確認用本文:
= = = = =

こうすれば、密閉容器内の水蒸気は均一になって、底から蒸気が立ち上ってフィルム
の表面に付着し、水滴に変わるのを防げる。なお実験の前にはフィルム表面の汚れを
取るために、水酸化ナトリウム液に30秒漬けた後、十分洗って乾燥させた。

 乗り越える器の壁の高さを5.8ミリにした場合、平均0.07グラムの水滴が約
48分ごとに1滴ずつ落下するのを観察できた。フィルムの途中に油性インクで線を
引くと、そこから先のフィルムは乾いて水滴の落下が止まってしまうことから、水が
フィルムの中を通ったり、表面に水蒸気が付着したのではないことが確認できた。

= = = = =

ページ画像と抽出テキスト
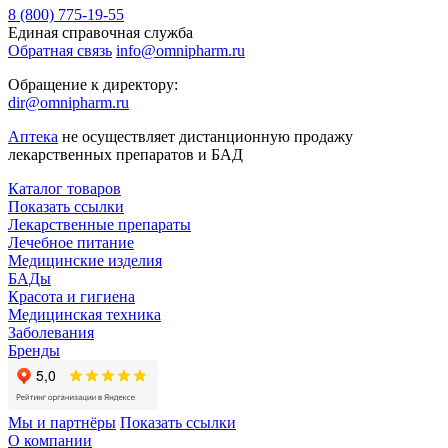
8 (800) 775-19-55
Единая справочная служба
Обратная связь
info@omnipharm.ru
Обращение к директору:
dir@omnipharm.ru
Аптека
не осуществляет дистанционную продажу
лекарственных препаратов и БАД
Каталог товаров
Показать ссылки
Лекарственные препараты
Лечебное питание
Медицинские изделия
БАДы
Красота и гигиена
Медицинская техника
Заболевания
Бренды
Мы и партнёры
Показать ссылки
О компании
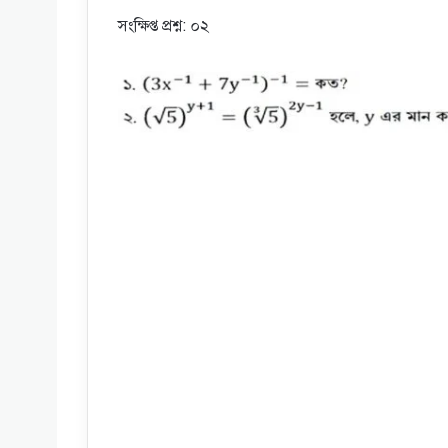
সংক্ষিপ্ত প্রশ্ন: ০২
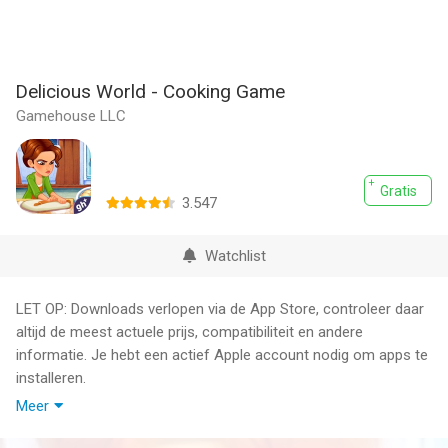
Delicious World - Cooking Game
Gamehouse LLC
Gratis
3.547
Watchlist
LET OP: Downloads verlopen via de App Store, controleer daar
altijd de meest actuele prijs, compatibiliteit en andere
informatie. Je hebt een actief Apple account nodig om apps te
installeren.
Meer
Speel een gloednieuw Delicious-kookavontuur! Maak kennis
met Emily, een jonge en vastberaden chef in wording, en zie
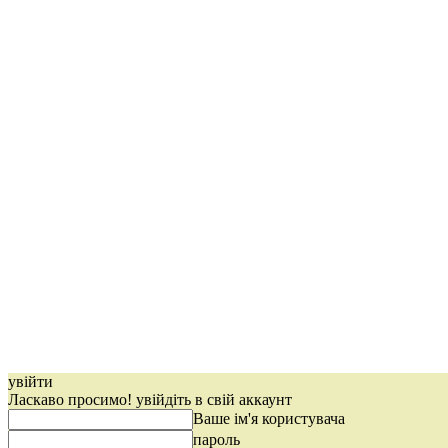
увійти
Ласкаво просимо! увійдіть в свій аккаунт
Ваше ім'я користувача
пароль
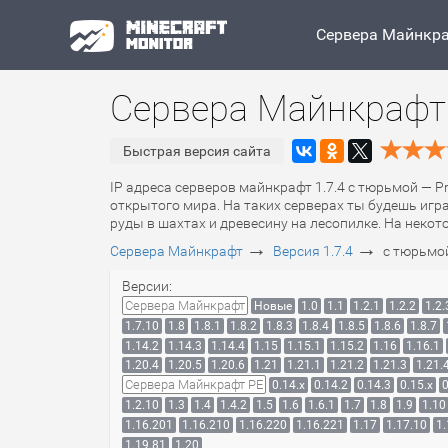
Сервера Майнкр
Сервера Майнкрафт 
Быстрая версия сайта
IP адреса серверов майнкрафт 1.7.4 с тюрьмой — Pr
открытого мира. На таких серверах ты будешь иг
руды в шахтах и древесину на лесопилке. На неко
→
→
Сервера Майнкрафт
Версия 1.7.4
с тюрьмой
Версии:
Сервера Майнкрафт
Новые
1.0
1.1
1.2.1
1.2.2
1.2.
1.7.10
1.8
1.8.1
1.8.2
1.8.3
1.8.4
1.8.5
1.8.6
1.8.7
1.14.2
1.14.3
1.14.4
1.15
1.15.1
1.15.2
1.16
1.16.1
1.20.4
1.20.5
1.20.6
1.21
1.21.1
1.21.2
1.21.3
1.21.
Сервера Майнкрафт PE
0.14.x
0.14.2
0.14.3
0.15.x
0
1.2.10
1.3
1.4
1.4.2
1.5
1.6
1.6.1
1.7
1.8
1.9
1.10
1.16.201
1.16.210
1.16.220
1.16.221
1.17
1.17.10
1.
1.19.81
1.20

= = = = =

作業指示: 確認用本文の「乗り越える器の壁の高さを5.8ミリにした場合、平均0.07グラムの水滴が約」から「フィルムの中を通ったり、表面に水蒸気が付着したのではないことが確認できた。」までを、両端の語句も含めて一字一句違えずに書き写してください。

作業結果:
乗り越える器の壁の高さを5.8ミリにした場合、平均0.07グラムの水滴が約
48分ごとに1滴ずつ落下するのを観察できた。フィルムの途中に油性インクで線を
引くと、そこから先のフィルムは乾いて水滴の落下が止まってしまうことから、水が
フィルムの中を通ったり、表面に水蒸気が付着したのではないことが確認できた。